──────── Selected excerpt
Use this skill when designing or reviewing a device/platform harness for put.io work. The harness should wrap platform tools, expose a typed command surface, drive runtime behavior, assert meaningful state, and leave proof artifacts.

Workflow

  1. Read references/harness-pattern.md before shaping the harness architecture.
  2. Read references/examples.md when you need concrete patterns from taizn or putio-roku.
  3. Read references/platform-notes.md for platform-specific constraints before picking tools or proof surfaces.
  4. Keep the generic harness core platform-focused. Put app-specific journeys, content IDs, credentials, and expectations in the app repo or scenario files.
  5. Prefer deterministic commands and typed outputs over prose-only manual steps.
  6. Design verification around hardware-backed or emulator-backed proof when static checks cannot prove behavior.
────────────────
──────── Information given
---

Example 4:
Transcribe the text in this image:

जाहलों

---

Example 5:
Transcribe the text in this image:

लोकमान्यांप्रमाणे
────────────────
**Required work**
**A.** In the put.io harness text, switch "emulator-backed" to "simulator-backed" and give the passage again from "2. Read references/examples.md" to "cannot prove behavior.".
**B.** According to the put.io harness text, which file should be read before shaping the harness architecture?
**C.** Extend the put.io harness text from where it stops.

**Exercise answers**
**A.**
2. Read references/examples.md when you need concrete patterns from taizn or putio-roku.
  3. Read references/platform-notes.md for platform-specific constraints before picking tools or proof surfaces.
  4. Keep the generic harness core platform-focused. Put app-specific journeys, content IDs, credentials, and expectations in the app repo or scenario files.
  5. Prefer deterministic commands and typed outputs over prose-only manual steps.
  6. Design verification around hardware-backed or simulator-backed proof when static checks cannot prove behavior.

**B.** references/harness-pattern.md

**C.**
  7. Before implementation, check the design covers all seven layers from harness-pattern.md: adapter, CLI/API, runtime driver, assertions, proof artifacts, repo integration, and boundaries.
  8. If any layer is missing, revise the design before writing code; if platform state cannot be queried, require stronger screenshot, log, or transcript proof.

Mini-example command surface:

harness package --profile <profile-name>
harness install --device <device-alias>
harness launch --app <app-id>
harness press --key play-pause
harness assert-screen --name player --artifact artifacts/live/player.png

The exact command names should follow the target repo, but the shape should stay narrow, typed, and proof-producing.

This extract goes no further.